▶ **Exercise objective**:
Only an exact, line-for-line copy of the data will serve as the answer.
::: Study material :::
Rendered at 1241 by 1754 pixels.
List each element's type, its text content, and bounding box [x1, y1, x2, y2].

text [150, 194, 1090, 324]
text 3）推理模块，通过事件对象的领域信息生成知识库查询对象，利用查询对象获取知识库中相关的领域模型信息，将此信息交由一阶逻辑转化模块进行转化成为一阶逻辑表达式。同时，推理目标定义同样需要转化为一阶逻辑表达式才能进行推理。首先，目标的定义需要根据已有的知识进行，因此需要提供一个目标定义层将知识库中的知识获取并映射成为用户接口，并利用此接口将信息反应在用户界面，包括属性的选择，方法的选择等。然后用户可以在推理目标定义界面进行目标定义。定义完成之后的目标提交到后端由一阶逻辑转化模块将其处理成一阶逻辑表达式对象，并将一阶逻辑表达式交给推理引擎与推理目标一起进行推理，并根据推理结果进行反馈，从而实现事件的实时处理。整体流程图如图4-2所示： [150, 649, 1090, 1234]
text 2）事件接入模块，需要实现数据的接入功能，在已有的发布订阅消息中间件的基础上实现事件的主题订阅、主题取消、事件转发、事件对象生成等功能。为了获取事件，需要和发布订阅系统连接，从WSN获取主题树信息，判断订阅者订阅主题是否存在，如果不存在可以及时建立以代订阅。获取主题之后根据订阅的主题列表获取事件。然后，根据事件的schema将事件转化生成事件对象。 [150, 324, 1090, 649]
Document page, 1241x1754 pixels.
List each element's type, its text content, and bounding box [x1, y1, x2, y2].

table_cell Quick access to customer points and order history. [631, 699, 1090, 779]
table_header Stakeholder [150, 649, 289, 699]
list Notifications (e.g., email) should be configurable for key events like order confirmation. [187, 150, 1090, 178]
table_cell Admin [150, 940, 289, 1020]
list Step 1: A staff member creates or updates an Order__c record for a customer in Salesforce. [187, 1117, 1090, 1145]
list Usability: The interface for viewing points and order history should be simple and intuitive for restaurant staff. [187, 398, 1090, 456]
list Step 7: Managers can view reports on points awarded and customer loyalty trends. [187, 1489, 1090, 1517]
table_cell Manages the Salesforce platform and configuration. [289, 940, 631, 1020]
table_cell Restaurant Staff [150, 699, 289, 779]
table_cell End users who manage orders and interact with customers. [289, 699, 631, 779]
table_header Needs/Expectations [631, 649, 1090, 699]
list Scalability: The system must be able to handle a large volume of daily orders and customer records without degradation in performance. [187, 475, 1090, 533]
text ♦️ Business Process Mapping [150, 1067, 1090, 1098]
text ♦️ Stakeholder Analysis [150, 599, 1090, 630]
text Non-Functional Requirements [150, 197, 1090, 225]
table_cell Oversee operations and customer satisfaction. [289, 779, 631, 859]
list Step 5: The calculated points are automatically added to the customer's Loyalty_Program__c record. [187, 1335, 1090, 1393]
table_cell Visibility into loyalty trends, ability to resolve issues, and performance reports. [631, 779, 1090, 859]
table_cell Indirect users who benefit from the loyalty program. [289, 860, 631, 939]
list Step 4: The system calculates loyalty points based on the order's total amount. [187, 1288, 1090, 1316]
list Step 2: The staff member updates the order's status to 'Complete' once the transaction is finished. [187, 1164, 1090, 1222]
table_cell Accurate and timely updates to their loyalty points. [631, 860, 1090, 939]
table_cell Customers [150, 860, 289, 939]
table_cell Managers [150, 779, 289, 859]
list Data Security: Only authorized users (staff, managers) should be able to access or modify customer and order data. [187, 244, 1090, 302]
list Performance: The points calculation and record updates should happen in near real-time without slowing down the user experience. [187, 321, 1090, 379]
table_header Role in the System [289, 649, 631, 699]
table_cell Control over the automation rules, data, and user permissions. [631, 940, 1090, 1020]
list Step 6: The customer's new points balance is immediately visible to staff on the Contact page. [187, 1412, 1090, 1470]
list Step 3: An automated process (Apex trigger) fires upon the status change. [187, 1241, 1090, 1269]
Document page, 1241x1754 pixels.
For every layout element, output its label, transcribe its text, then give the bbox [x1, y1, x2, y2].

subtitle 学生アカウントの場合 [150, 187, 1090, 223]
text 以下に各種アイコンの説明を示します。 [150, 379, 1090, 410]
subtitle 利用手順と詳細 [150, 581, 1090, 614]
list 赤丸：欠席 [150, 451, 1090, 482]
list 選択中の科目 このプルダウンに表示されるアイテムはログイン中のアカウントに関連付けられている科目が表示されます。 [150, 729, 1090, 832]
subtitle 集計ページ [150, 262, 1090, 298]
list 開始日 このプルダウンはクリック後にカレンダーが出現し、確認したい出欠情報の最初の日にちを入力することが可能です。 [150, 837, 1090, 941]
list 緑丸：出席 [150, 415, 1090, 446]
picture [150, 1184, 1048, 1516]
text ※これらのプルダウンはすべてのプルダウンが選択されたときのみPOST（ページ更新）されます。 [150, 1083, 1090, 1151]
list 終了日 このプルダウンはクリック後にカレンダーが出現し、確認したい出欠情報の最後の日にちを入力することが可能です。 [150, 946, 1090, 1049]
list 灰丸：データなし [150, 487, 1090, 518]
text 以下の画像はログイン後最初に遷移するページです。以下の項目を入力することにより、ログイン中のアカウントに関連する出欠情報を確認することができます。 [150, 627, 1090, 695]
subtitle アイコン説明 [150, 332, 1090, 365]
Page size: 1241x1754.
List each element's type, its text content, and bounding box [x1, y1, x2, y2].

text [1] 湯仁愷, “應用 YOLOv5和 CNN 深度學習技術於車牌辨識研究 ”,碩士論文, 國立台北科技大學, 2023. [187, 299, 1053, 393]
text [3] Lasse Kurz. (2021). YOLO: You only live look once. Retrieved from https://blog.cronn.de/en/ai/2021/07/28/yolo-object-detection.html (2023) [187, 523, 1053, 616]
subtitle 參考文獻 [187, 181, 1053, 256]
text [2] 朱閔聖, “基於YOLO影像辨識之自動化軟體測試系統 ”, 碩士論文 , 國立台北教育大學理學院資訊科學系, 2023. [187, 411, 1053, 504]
:::
▶ **Answer**:
Rendered at 1241 by 1754 pixels.
List each element's type, its text content, and bounding box [x1, y1, x2, y2].

text [150, 194, 1090, 324]
text 3）推理模块，通过事件对象的领域信息生成知识库查询对象，利用查询对象获取知识库中相关的领域模型信息，将此信息交由一阶逻辑转化模块进行转化成为一阶逻辑表达式。同时，推理目标定义同样需要转化为一阶逻辑表达式才能进行推理。首先，目标的定义需要根据已有的知识进行，因此需要提供一个目标定义层将知识库中的知识获取并映射成为用户接口，并利用此接口将信息反应在用户界面，包括属性的选择，方法的选择等。然后用户可以在推理目标定义界面进行目标定义。定义完成之后的目标提交到后端由一阶逻辑转化模块将其处理成一阶逻辑表达式对象，并将一阶逻辑表达式交给推理引擎与推理目标一起进行推理，并根据推理结果进行反馈，从而实现事件的实时处理。整体流程图如图4-2所示： [150, 649, 1090, 1234]
text 2）事件接入模块，需要实现数据的接入功能，在已有的发布订阅消息中间件的基础上实现事件的主题订阅、主题取消、事件转发、事件对象生成等功能。为了获取事件，需要和发布订阅系统连接，从WSN获取主题树信息，判断订阅者订阅主题是否存在，如果不存在可以及时建立以代订阅。获取主题之后根据订阅的主题列表获取事件。然后，根据事件的schema将事件转化生成事件对象。 [150, 324, 1090, 649]
Document page, 1241x1754 pixels.
List each element's type, its text content, and bounding box [x1, y1, x2, y2].

table_cell Quick access to customer points and order history. [631, 699, 1090, 779]
table_header Stakeholder [150, 649, 289, 699]
list Notifications (e.g., email) should be configurable for key events like order confirmation. [187, 150, 1090, 178]
table_cell Admin [150, 940, 289, 1020]
list Step 1: A staff member creates or updates an Order__c record for a customer in Salesforce. [187, 1117, 1090, 1145]
list Usability: The interface for viewing points and order history should be simple and intuitive for restaurant staff. [187, 398, 1090, 456]
list Step 7: Managers can view reports on points awarded and customer loyalty trends. [187, 1489, 1090, 1517]
table_cell Manages the Salesforce platform and configuration. [289, 940, 631, 1020]
table_cell Restaurant Staff [150, 699, 289, 779]
table_cell End users who manage orders and interact with customers. [289, 699, 631, 779]
table_header Needs/Expectations [631, 649, 1090, 699]
list Scalability: The system must be able to handle a large volume of daily orders and customer records without degradation in performance. [187, 475, 1090, 533]
text ♦️ Business Process Mapping [150, 1067, 1090, 1098]
text ♦️ Stakeholder Analysis [150, 599, 1090, 630]
text Non-Functional Requirements [150, 197, 1090, 225]
table_cell Oversee operations and customer satisfaction. [289, 779, 631, 859]
list Step 5: The calculated points are automatically added to the customer's Loyalty_Program__c record. [187, 1335, 1090, 1393]
table_cell Visibility into loyalty trends, ability to resolve issues, and performance reports. [631, 779, 1090, 859]
table_cell Indirect users who benefit from the loyalty program. [289, 860, 631, 939]
list Step 4: The system calculates loyalty points based on the order's total amount. [187, 1288, 1090, 1316]
list Step 2: The staff member updates the order's status to 'Complete' once the transaction is finished. [187, 1164, 1090, 1222]
table_cell Accurate and timely updates to their loyalty points. [631, 860, 1090, 939]
table_cell Customers [150, 860, 289, 939]
table_cell Managers [150, 779, 289, 859]
list Data Security: Only authorized users (staff, managers) should be able to access or modify customer and order data. [187, 244, 1090, 302]
list Performance: The points calculation and record updates should happen in near real-time without slowing down the user experience. [187, 321, 1090, 379]
table_header Role in the System [289, 649, 631, 699]
table_cell Control over the automation rules, data, and user permissions. [631, 940, 1090, 1020]
list Step 6: The customer's new points balance is immediately visible to staff on the Contact page. [187, 1412, 1090, 1470]
list Step 3: An automated process (Apex trigger) fires upon the status change. [187, 1241, 1090, 1269]
Document page, 1241x1754 pixels.
For every layout element, output its label, transcribe its text, then give the bbox [x1, y1, x2, y2].

subtitle 学生アカウントの場合 [150, 187, 1090, 223]
text 以下に各種アイコンの説明を示します。 [150, 379, 1090, 410]
subtitle 利用手順と詳細 [150, 581, 1090, 614]
list 赤丸：欠席 [150, 451, 1090, 482]
list 選択中の科目 このプルダウンに表示されるアイテムはログイン中のアカウントに関連付けられている科目が表示されます。 [150, 729, 1090, 832]
subtitle 集計ページ [150, 262, 1090, 298]
list 開始日 このプルダウンはクリック後にカレンダーが出現し、確認したい出欠情報の最初の日にちを入力することが可能です。 [150, 837, 1090, 941]
list 緑丸：出席 [150, 415, 1090, 446]
picture [150, 1184, 1048, 1516]
text ※これらのプルダウンはすべてのプルダウンが選択されたときのみPOST（ページ更新）されます。 [150, 1083, 1090, 1151]
list 終了日 このプルダウンはクリック後にカレンダーが出現し、確認したい出欠情報の最後の日にちを入力することが可能です。 [150, 946, 1090, 1049]
list 灰丸：データなし [150, 487, 1090, 518]
text 以下の画像はログイン後最初に遷移するページです。以下の項目を入力することにより、ログイン中のアカウントに関連する出欠情報を確認することができます。 [150, 627, 1090, 695]
subtitle アイコン説明 [150, 332, 1090, 365]
Page size: 1241x1754.
List each element's type, its text content, and bounding box [x1, y1, x2, y2].

text [1] 湯仁愷, “應用 YOLOv5和 CNN 深度學習技術於車牌辨識研究 ”,碩士論文, 國立台北科技大學, 2023. [187, 299, 1053, 393]
text [3] Lasse Kurz. (2021). YOLO: You only live look once. Retrieved from https://blog.cronn.de/en/ai/2021/07/28/yolo-object-detection.html (2023) [187, 523, 1053, 616]
subtitle 參考文獻 [187, 181, 1053, 256]
text [2] 朱閔聖, “基於YOLO影像辨識之自動化軟體測試系統 ”, 碩士論文 , 國立台北教育大學理學院資訊科學系, 2023. [187, 411, 1053, 504]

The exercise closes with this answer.